■ Stated problem
Pick up the walkthrough of a Unity Data Mover job's life cycle after its final sentence and keep writing it.

■ Excerpted passage
******

A Day in the Life of a Unity Data Mover Job
Unity Data Mover (DM) is built to handle multiple requests to move objects concurrently. Understanding how DM processes these requests is benefitial to those looking to get the most out of their DM installations.
The easiest way to explain how DM handles work is to take a user request to move data and follow it through its life cycle. Along the way, we'll see how various user controlled settings affect the request and provide suggestions for how one might improve work throughput.
Tip: Look for special Tips below as well as for green boxes highlighting user controllable settings.
Phase 1: Submitting a Request to Move Data
Requests to move data are submitted through either the DM Viewpoint Portlet or through the DM Command Line Interface. The DM Viewpoint Portlet provides a dynamic graphical interface wherein users are visually aided in crafting their request. The DM Command Line Interface provides two commands (create and move) where users can submit their request: either directly on the command line or in XML format. In either case, the user's request is captured by the interface and sent to the DM Daemon for processing using JMS.

******

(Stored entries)

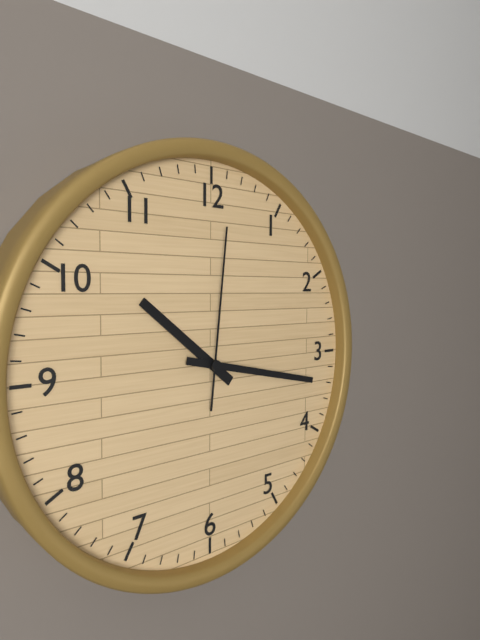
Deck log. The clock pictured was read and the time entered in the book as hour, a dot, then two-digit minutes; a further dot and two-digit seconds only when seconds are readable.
10.17.01
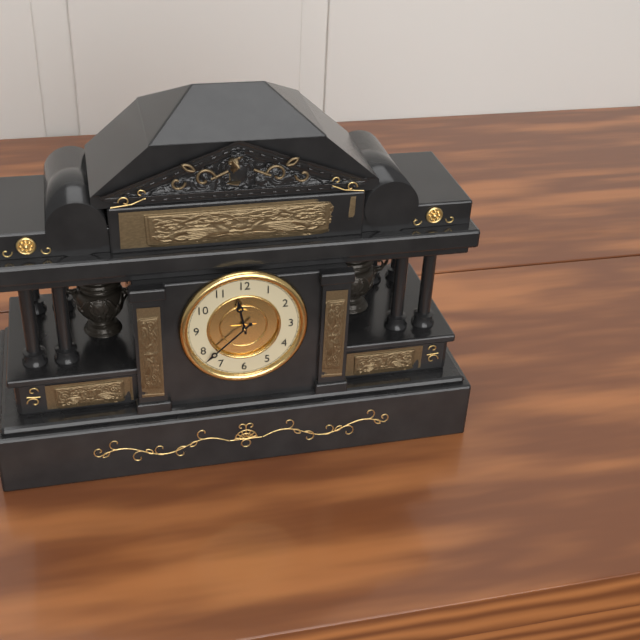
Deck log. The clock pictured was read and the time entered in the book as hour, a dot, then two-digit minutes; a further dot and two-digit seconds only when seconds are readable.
11.38
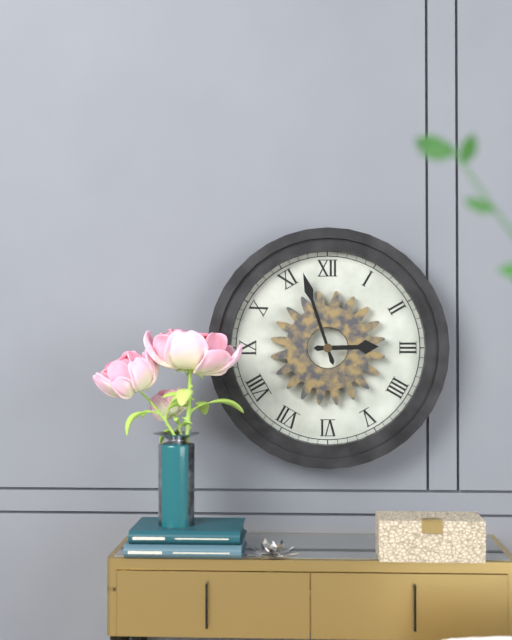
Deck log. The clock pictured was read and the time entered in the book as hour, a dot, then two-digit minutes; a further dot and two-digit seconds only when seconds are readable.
2.57
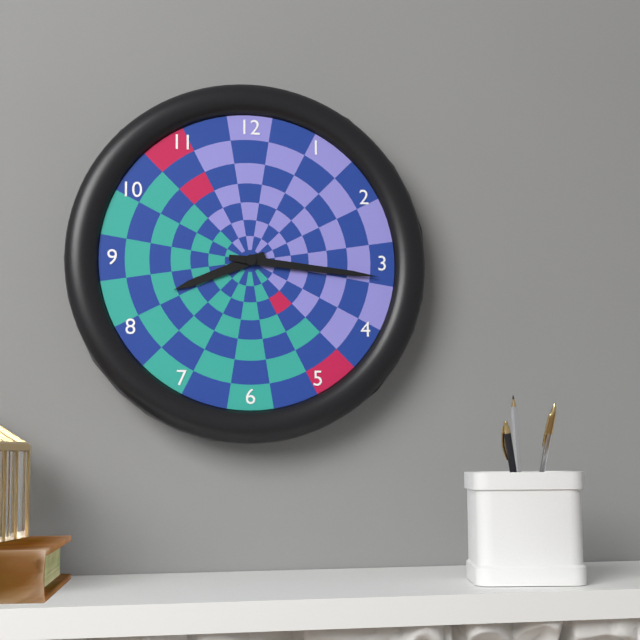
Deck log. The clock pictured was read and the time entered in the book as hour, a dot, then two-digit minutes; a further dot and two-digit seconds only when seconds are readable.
8.16
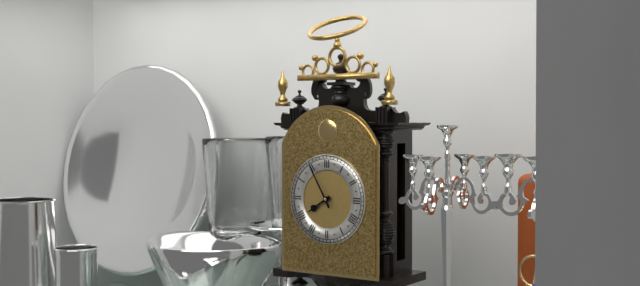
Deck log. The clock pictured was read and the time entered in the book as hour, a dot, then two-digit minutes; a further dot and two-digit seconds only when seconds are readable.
7.55
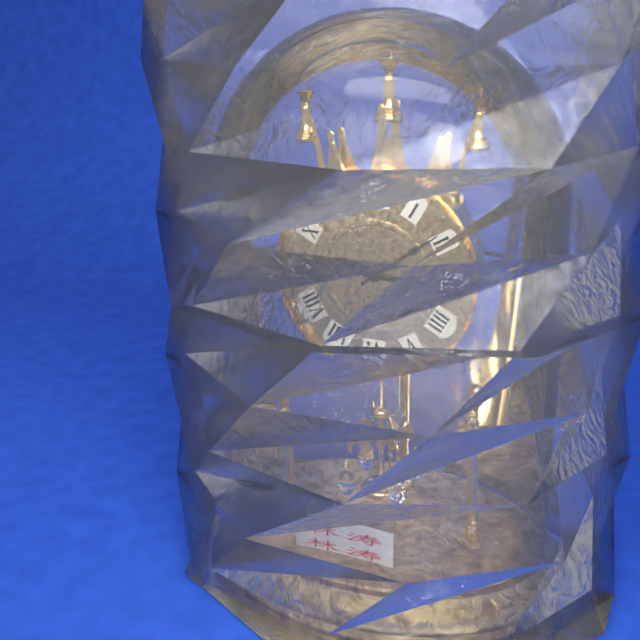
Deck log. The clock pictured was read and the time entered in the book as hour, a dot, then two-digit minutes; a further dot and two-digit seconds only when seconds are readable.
3.09
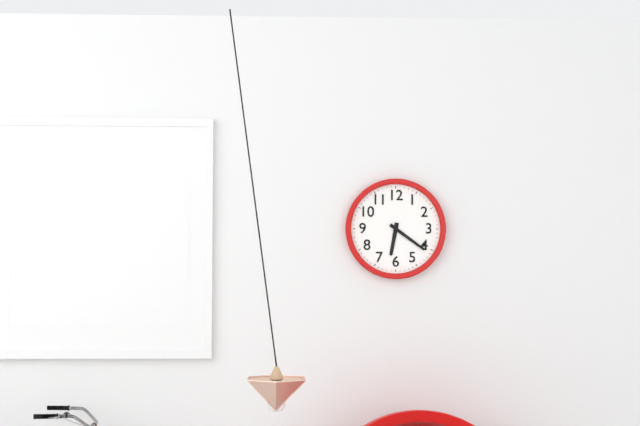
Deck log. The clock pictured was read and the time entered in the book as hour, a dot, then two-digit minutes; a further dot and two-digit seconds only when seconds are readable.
6.21
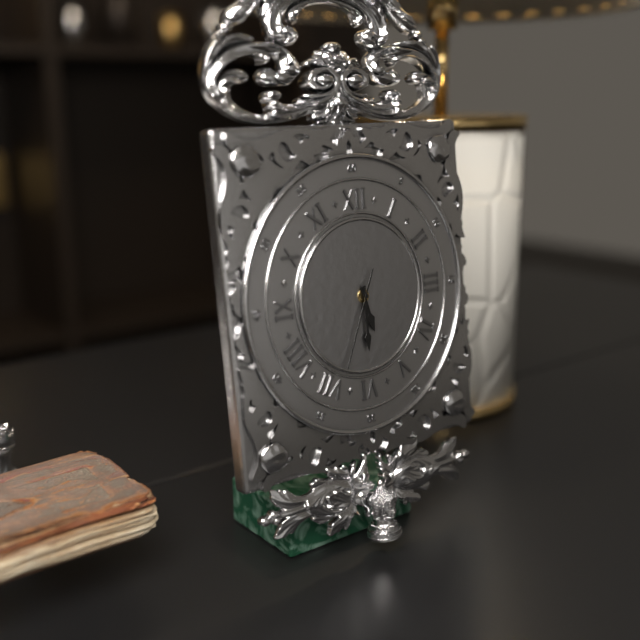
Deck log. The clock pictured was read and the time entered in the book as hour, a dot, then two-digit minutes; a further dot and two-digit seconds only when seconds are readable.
5.30.34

******

■ Task response
The user's request to move data is passed from the interface to the DM Daemon in a create job request. DM is designed to handle multiple create job requests at the same time however there are limitations. The create job requests shares a queue on the JMS bus with all other incoming requests including requests to start jobs (which we'll get to in a minute), requests to show a list of existing jobs, requests to show job status, requests to edit configuration information, etc. The DM Daemon has a thread pool dedicated to consuming these messages from the queue. However, this JMS thread pool has a limited number of threads available so requests are subject to a wait time if lots of requests are being submitted around the same time. There is currently no method for users to modify DM's capacity in this area. If users are expected a high volume of requests, they are encourage to consider throttling the request submission rate to avoid a traffic jam in this area.
Phase 2: Request Becomes a Job
Once the DM Daemon receives the request, the request is passed off from a thread in the DM Daemon's JMS thread pool to another internal pool of threads referred to as the Command Thread Pool. In this case, the thread from the Command Thread Pool is responsible for taking the create job request and using that to create a job. The Command Thread Pool is limited in size (currently 20) so the create job request may have to wait here until a Command Thread Pool thread becomes available. There is no current method for the user to modify the size of the Command Thread Pool.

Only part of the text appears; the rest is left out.